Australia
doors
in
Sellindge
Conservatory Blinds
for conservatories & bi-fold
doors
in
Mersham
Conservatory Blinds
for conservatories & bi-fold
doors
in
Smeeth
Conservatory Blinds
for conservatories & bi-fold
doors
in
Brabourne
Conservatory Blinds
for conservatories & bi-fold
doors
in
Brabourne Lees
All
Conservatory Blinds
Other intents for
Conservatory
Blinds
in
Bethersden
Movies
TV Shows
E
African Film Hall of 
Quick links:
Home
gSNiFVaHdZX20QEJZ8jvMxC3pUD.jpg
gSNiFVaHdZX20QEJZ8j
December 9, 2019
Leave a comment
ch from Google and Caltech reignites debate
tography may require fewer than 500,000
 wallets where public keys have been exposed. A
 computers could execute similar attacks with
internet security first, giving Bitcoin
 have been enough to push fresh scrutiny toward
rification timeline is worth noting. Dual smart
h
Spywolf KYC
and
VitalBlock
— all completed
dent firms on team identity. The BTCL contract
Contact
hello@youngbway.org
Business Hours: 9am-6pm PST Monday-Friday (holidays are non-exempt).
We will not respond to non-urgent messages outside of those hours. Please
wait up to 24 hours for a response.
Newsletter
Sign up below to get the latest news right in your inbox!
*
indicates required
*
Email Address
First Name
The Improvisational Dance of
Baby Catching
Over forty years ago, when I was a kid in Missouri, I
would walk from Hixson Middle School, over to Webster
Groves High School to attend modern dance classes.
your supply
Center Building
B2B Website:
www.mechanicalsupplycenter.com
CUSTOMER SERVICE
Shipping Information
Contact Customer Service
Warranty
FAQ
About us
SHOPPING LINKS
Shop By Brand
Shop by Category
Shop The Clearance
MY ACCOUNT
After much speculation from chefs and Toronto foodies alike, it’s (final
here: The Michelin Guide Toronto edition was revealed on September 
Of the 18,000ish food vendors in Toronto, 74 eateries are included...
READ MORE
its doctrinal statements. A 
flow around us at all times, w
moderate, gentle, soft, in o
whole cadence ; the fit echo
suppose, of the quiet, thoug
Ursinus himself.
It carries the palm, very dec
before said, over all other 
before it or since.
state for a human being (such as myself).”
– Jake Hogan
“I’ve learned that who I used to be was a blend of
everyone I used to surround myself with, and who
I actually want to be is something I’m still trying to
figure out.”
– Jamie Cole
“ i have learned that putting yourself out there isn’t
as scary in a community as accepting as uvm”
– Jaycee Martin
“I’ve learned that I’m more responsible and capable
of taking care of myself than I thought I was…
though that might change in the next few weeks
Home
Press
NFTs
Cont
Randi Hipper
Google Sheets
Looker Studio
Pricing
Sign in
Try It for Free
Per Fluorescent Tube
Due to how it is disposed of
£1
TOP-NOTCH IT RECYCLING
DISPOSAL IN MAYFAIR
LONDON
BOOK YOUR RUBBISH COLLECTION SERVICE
────
• **Required work**
Nothing may be omitted; retype every record exactly.

• **Result**
Australia
doors
in
Sellindge
Conservatory Blinds
for conservatories & bi-fold
doors
in
Mersham
Conservatory Blinds
for conservatories & bi-fold
doors
in
Smeeth
Conservatory Blinds
for conservatories & bi-fold
doors
in
Brabourne
Conservatory Blinds
for conservatories & bi-fold
doors
in
Brabourne Lees
All
Conservatory Blinds
Other intents for
Conservatory
Blinds
in
Bethersden
Movies
TV Shows
E
African Film Hall of 
Quick links:
Home
gSNiFVaHdZX20QEJZ8jvMxC3pUD.jpg
gSNiFVaHdZX20QEJZ8j
December 9, 2019
Leave a comment
ch from Google and Caltech reignites debate
tography may require fewer than 500,000
 wallets where public keys have been exposed. A
 computers could execute similar attacks with
internet security first, giving Bitcoin
 have been enough to push fresh scrutiny toward
rification timeline is worth noting. Dual smart
h
Spywolf KYC
and
VitalBlock
— all completed
dent firms on team identity. The BTCL contract
Contact
hello@youngbway.org
Business Hours: 9am-6pm PST Monday-Friday (holidays are non-exempt).
We will not respond to non-urgent messages outside of those hours. Please
wait up to 24 hours for a response.
Newsletter
Sign up below to get the latest news right in your inbox!
*
indicates required
*
Email Address
First Name
The Improvisational Dance of
Baby Catching
Over forty years ago, when I was a kid in Missouri, I
would walk from Hixson Middle School, over to Webster
Groves High School to attend modern dance classes.
your supply
Center Building
B2B Website:
www.mechanicalsupplycenter.com
CUSTOMER SERVICE
Shipping Information
Contact Customer Service
Warranty
FAQ
About us
SHOPPING LINKS
Shop By Brand
Shop by Category
Shop The Clearance
MY ACCOUNT
After much speculation from chefs and Toronto foodies alike, it’s (final
here: The Michelin Guide Toronto edition was revealed on September 
Of the 18,000ish food vendors in Toronto, 74 eateries are included...
READ MORE
its doctrinal statements. A 
flow around us at all times, w
moderate, gentle, soft, in o
whole cadence ; the fit echo
suppose, of the quiet, thoug
Ursinus himself.
It carries the palm, very dec
before said, over all other 
before it or since.
state for a human being (such as myself).”
– Jake Hogan
“I’ve learned that who I used to be was a blend of
everyone I used to surround myself with, and who
I actually want to be is something I’m still trying to
figure out.”
– Jamie Cole
“ i have learned that putting yourself out there isn’t
as scary in a community as accepting as uvm”
– Jaycee Martin
“I’ve learned that I’m more responsible and capable
of taking care of myself than I thought I was…
though that might change in the next few weeks
Home
Press
NFTs
Cont
Randi Hipper
Google Sheets
Looker Studio
Pricing
Sign in
Try It for Free
Per Fluorescent Tube
Due to how it is disposed of
£1
TOP-NOTCH IT RECYCLING
DISPOSAL IN MAYFAIR
LONDON
BOOK YOUR RUBBISH COLLECTION SERVICE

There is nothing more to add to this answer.